Tumour-selective activity of RAS-GTP inhibition in pancreatic cancer

23 May 2024 | Urszula N. Wasko, Jingjing Jiang, Tanner C. Dalton, Alvaro Curiel-Garcia, A. Cole Edwards, Yingyun Wang, Bianca Lee, Margo Orlen, Sha Tian, Clint A. Stalnecker, Kristina Drizyte-Miller, Marie Menard, Julien Dilly, Stephen A. Sastra, Carmine F. Palermo, Marie C. Hasselluhn, Amanda R. Decker-Farrell, Stephanie Chang, Lingyan Jiang, Xing Wei, Yu C. Yang, Ciara Helland, Haley Courtney, Yevgeniy Gindin, Karl Muonio, Ruiping Zhao, Samantha B. Kemp, Cynthia Clendenin, Rina Sor, William P. Vostrejs, Priya S. Hibshman, Amber M. Amparo, Connor Hennessey, Matthew G. Rees, Melissa M. Ronan, Jennifer A. Roth, Jens Brodbeck, Lorenzo Tomassoni, Basil Bakir, Nicholas D. Soccil, Laura E. Herring, Natalie K. Barker, Junning Wang, James M. Cleary, Brian M. Wolpin, John A. Chabot, Michael D. Kluger, Gulan A. Manji, Kenneth Y. Tsai, Miroslav Sekulic, Stephen M. Lagan, Andrea Califano, Miroslav Sekulic, Elsa Quintana, Zhengping Wang, Jacqueline A. M. Smith, Matthew Holderfield, David Wildes, Scott W. Lowe, Michael A. Badgley, Andrew J. Aguirre, Robert H. Vonderheide, Ben Z. Stanger, Timour Baslat, Channing J. Der, Mallika Singh, Kenneth P. Olive
The study evaluates the therapeutic potential of RMC-7977, a broad-spectrum RAS-GTP inhibitor, in pancreatic ductal adenocarcinoma (PDAC).
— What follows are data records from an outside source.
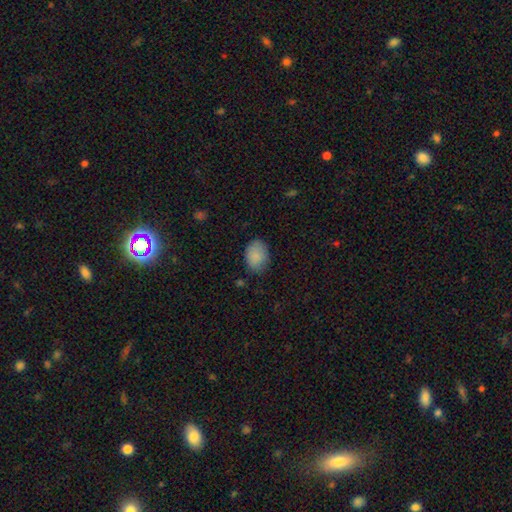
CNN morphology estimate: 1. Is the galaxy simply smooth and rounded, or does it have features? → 87% smooth, 7% star or artifact, 5% featured or disk.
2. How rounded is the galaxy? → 74% in between, 25% round, 1% cigar-shaped.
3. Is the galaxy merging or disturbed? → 77% none, 18% minor disturbance, 4% major disturbance, 1% merger.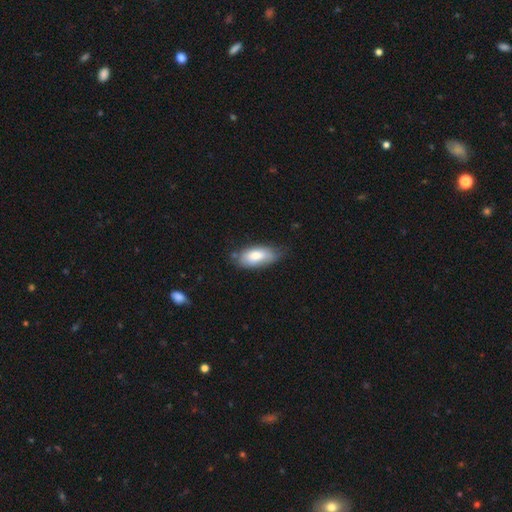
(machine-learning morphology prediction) smooth 77%, featured or disk 17%, star or artifact 6%. Down the decision tree: how rounded — in between (89%); merging — none (61%).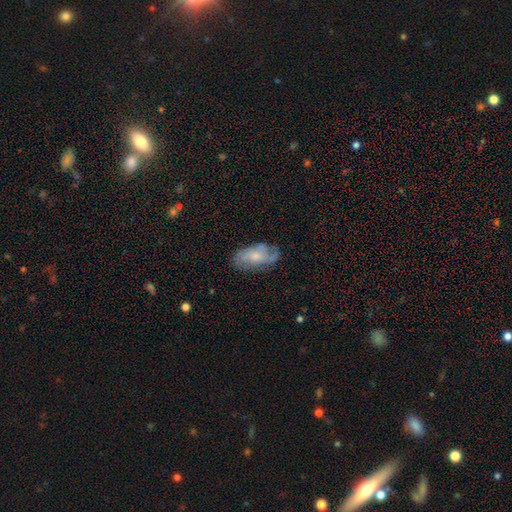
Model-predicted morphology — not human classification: smooth-or-featured: featured or disk: 61% | smooth: 32% | star or artifact: 7%
  disk-edge-on: no: 94% | yes: 6%
    bar: no: 69% | weak: 26% | strong: 4%
    has-spiral-arms: yes: 86% | no: 14%
    bulge-size: small: 53% | moderate: 37% | none: 7% | large: 3% | dominant: 1%
  merging: none: 65% | minor disturbance: 23% | major disturbance: 10% | merger: 2%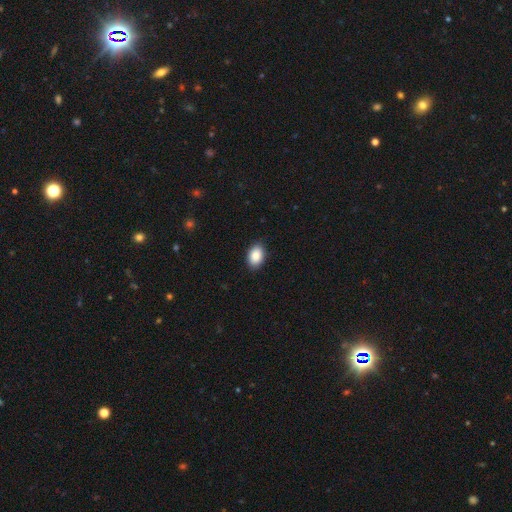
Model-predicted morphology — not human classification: A smooth galaxy with no disk features (89%) that is in between round and cigar-shaped (88%).

Vote fractions:
- Smooth or featured? smooth: 89% / star or artifact: 7% / featured or disk: 4%
- How rounded? in between: 88% / round: 11% / cigar-shaped: 1%
- Merging? none: 88% / minor disturbance: 9% / major disturbance: 2% / merger: 1%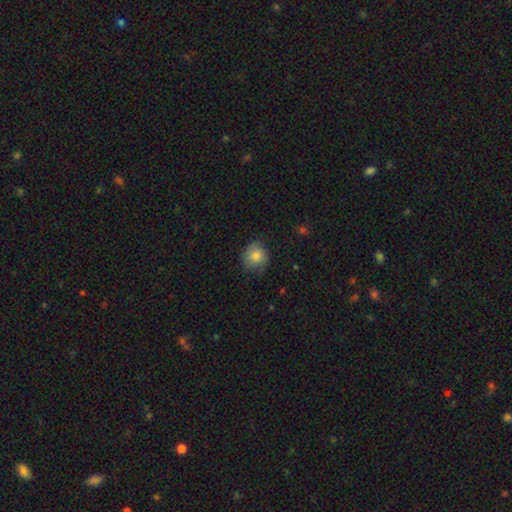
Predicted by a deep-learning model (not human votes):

RMC-7977 is highly selective for KRAS, HRAS, and NRAS, targeting both mutant and wild-type variants. Over 90% of PDAC cases are driven by KRAS mutations. The compound exhibited broad and pronounced anti-tumour activity across various PDAC models, with well-tolerated exposures in vivo. Pharmacological analyses revealed that RMC-7977 induced apoptosis and sustained proliferative arrest in tumours, while normal tissues showed only transient decreases in proliferation without apoptosis. In the autochthonous KPC mouse model, RMC-7977 treatment significantly extended survival but led to relapse, which was associated with Myc copy number gain as a resistance mechanism. Combining RMC-7977 with TEAD inhibition overcomeed this resistance. These findings establish a strong preclinical rationale for broad-spectrum RAS-GTP inhibition in PDAC and suggest a promising combination therapeutic regimen to address monotherapy resistance.The study evaluates the therapeutic potential of RMC-7977, a broad-spectrum RAS-GTP inhibitor, in pancreatic ductal adenocarcinoma (PDAC). RMC-7977 is highly selective for KRAS, HRAS, and NRAS, targeting both mutant and wild-type variants. Over 90% of PDAC cases are driven by KRAS mutations. The compound exhibited broad and pronounced anti-tumour activity across various PDAC models, with well-tolerated exposures in vivo. Pharmacological analyses revealed that RMC-7977 induced apoptosis and sustained proliferative arrest in tumours, while normal tissues showed only transient decreases in proliferation without apoptosis. In the autochthonous KPC mouse model, RMC-7977 treatment significantly extended survival but led to relapse, which was associated with Myc copy number gain as a resistance mechanism. Combining RMC-7977 with TEAD inhibition overcomeed this resistance. These findings establish a strong preclinical rationale for broad-spectrum RAS-GTP inhibition in PDAC and suggest a promising combination therapeutic regimen to address monotherapy resistance.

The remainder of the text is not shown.